2. A partial record of a free falling body showed only the three consecutive points. The distance from the first to the second was 24.25 cm. that from the first to the third was 58.92 cm. The time interval was 1/10. Find the acceleration and the instantaneous speed of the body at the time of the recorded point.
To find the acceleration and instantaneous speed of the body, we can use the equations of motion. Here's how you can calculate it step by step:
Step 1: Calculate the time interval between the first and second points
The time interval is given as 1/10, which represents 1/10th of a second. So, the time interval (t) between the first and second points is:
t = 1/10
Step 2: Calculate the distance covered between the first and second points
The distance between the first and second points is given as 24.25 cm.

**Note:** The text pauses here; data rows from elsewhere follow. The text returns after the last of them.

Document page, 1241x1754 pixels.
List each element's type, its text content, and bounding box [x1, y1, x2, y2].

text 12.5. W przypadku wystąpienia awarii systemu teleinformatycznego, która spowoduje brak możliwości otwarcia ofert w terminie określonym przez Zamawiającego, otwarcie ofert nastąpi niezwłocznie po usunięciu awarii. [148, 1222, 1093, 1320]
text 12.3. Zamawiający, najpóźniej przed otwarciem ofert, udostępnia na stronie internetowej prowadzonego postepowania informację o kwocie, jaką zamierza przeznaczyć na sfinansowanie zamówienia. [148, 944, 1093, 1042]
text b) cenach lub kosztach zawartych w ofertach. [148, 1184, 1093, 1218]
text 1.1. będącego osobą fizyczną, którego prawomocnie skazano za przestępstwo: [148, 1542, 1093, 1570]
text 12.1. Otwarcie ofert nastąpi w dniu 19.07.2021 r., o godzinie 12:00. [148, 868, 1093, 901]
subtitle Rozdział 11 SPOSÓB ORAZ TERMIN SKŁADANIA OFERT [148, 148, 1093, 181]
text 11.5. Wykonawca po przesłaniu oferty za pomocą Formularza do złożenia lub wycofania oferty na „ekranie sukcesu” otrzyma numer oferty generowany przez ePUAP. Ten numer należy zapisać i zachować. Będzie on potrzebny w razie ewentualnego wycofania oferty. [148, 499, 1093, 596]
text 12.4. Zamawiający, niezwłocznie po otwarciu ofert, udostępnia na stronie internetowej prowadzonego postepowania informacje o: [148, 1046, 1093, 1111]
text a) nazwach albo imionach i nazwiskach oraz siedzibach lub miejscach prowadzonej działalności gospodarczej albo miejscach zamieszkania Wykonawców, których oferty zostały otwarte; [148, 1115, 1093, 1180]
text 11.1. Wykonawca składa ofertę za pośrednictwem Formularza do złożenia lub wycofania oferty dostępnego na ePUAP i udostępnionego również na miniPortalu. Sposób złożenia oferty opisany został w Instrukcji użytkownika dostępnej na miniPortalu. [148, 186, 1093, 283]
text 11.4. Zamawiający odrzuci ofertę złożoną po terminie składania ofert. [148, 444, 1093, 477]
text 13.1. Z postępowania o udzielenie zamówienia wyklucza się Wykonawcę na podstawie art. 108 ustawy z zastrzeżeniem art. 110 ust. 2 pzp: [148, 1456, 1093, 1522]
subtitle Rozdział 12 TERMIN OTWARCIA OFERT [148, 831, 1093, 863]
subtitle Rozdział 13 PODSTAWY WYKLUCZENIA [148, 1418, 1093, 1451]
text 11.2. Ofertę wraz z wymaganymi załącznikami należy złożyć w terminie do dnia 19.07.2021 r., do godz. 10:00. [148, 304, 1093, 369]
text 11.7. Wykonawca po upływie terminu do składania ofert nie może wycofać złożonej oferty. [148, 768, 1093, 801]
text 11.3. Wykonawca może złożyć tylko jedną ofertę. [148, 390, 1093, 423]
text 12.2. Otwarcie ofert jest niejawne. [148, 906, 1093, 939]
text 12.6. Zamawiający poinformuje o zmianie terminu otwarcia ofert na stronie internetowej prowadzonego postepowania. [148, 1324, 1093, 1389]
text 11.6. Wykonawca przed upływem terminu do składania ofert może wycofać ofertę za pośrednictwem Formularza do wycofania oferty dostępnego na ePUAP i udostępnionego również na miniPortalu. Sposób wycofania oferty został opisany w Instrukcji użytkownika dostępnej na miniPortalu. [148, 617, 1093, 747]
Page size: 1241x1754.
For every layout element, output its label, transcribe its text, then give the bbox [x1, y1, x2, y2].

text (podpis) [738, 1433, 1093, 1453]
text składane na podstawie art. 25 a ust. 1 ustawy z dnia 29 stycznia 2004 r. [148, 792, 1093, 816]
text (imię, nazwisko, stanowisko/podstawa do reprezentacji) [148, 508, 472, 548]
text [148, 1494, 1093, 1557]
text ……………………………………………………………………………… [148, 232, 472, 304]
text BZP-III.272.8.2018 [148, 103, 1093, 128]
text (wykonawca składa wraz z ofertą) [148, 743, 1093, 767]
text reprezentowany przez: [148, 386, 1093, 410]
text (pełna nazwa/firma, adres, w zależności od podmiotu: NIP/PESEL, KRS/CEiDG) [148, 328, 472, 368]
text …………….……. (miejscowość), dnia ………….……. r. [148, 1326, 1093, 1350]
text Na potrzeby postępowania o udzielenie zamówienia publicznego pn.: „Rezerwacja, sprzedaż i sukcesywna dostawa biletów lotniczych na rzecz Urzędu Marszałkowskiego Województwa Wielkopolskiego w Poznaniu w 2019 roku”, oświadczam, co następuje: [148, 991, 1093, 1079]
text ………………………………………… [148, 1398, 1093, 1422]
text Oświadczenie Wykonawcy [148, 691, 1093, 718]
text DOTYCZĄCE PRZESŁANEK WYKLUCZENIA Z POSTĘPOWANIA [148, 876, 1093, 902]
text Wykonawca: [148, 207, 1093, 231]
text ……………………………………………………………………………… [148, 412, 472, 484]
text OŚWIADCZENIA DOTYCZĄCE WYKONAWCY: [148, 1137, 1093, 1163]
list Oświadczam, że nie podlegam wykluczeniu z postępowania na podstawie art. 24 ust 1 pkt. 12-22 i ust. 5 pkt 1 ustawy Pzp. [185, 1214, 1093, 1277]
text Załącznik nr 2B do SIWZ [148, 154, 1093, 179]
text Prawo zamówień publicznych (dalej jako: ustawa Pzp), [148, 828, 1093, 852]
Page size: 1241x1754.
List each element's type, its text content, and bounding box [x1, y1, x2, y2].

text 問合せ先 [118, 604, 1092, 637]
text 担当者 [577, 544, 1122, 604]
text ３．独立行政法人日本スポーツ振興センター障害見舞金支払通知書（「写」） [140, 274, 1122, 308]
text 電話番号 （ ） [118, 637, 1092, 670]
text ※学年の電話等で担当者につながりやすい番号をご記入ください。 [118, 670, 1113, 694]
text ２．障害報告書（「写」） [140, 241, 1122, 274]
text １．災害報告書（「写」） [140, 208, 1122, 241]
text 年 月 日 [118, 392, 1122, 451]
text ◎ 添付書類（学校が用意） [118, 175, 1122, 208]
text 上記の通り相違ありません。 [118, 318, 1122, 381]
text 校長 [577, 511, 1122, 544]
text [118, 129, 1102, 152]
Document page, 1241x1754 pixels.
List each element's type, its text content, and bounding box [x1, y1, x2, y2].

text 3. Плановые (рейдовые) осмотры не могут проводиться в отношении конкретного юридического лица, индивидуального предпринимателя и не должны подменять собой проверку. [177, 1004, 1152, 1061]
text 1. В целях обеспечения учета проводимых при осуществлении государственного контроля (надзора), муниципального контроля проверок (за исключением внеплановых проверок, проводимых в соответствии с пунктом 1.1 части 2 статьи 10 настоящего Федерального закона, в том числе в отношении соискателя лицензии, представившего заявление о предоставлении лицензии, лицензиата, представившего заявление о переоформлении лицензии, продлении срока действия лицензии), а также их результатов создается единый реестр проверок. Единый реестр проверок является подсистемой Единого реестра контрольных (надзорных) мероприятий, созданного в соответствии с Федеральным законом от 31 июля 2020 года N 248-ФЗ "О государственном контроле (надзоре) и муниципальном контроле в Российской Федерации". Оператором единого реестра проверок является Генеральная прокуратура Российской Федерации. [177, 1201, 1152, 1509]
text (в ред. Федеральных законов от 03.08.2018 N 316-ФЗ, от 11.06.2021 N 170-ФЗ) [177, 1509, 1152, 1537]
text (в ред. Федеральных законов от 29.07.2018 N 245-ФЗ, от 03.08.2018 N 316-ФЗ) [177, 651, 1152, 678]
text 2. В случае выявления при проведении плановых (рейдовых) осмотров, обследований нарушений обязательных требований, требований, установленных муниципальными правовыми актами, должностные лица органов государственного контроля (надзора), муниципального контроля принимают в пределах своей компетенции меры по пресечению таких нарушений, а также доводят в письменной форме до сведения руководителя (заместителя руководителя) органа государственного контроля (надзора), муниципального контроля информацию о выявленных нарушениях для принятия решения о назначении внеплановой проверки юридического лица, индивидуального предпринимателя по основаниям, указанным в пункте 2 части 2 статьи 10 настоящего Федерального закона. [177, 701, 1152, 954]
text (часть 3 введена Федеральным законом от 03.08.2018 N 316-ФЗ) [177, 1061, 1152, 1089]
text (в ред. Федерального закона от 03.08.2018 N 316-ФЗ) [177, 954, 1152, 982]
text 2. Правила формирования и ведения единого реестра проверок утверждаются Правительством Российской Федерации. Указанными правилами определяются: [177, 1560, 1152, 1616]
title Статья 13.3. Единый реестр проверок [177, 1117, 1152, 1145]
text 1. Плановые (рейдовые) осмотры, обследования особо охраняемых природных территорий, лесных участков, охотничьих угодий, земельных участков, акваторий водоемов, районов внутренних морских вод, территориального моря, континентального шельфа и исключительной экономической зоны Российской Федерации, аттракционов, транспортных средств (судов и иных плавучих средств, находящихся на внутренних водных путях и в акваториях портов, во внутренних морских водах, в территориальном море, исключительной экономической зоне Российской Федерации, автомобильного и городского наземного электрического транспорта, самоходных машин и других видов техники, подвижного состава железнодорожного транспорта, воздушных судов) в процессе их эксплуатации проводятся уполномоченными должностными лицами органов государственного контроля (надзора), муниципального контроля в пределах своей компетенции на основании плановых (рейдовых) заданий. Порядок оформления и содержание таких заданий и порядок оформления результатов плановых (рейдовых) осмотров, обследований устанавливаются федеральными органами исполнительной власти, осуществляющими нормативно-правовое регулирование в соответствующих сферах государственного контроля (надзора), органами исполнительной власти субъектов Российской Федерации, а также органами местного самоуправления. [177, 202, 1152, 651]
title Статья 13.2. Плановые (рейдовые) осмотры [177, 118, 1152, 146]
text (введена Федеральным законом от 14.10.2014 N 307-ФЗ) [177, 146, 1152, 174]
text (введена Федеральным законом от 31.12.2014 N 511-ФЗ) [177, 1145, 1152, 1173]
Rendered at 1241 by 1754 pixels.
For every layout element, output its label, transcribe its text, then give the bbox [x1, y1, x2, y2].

Step 3: Calculate the acceleration
The equation to calculate the acceleration (a) is:
a = (2 * (d - v0 * t)) / (t^2)
Where:
d is the distance covered between the first and second points (24.25 cm)
v0 is the initial velocity (0 for a free-falling body)
t is the time interval (1/10)
Since the initial velocity of a free falling body is 0, the equation simplifies to:
a = (2 * d) / (t^2)
Substituting the given values:
a = (2 * 24.25) / ((1/10)^2)
a = 485 / (1/100)
a = 48500 cm/s^2
Therefore, the acceleration of the body is 48500 cm/s^2.
Step 4: Calculate the instantaneous speed
The equation to calculate the instantaneous speed (v) is:
v = v0 + a * t
Substituting the given values:
v = 0 + 48500 * (1/10)
v = 4850 cm/s
Therefore, the instantaneous speed of the body at the time of the recorded point is 4850 cm/s.
So, the acceleration of the body is 48500 cm/s^2 and the instantaneous speed at the recorded point is 4850 cm/s.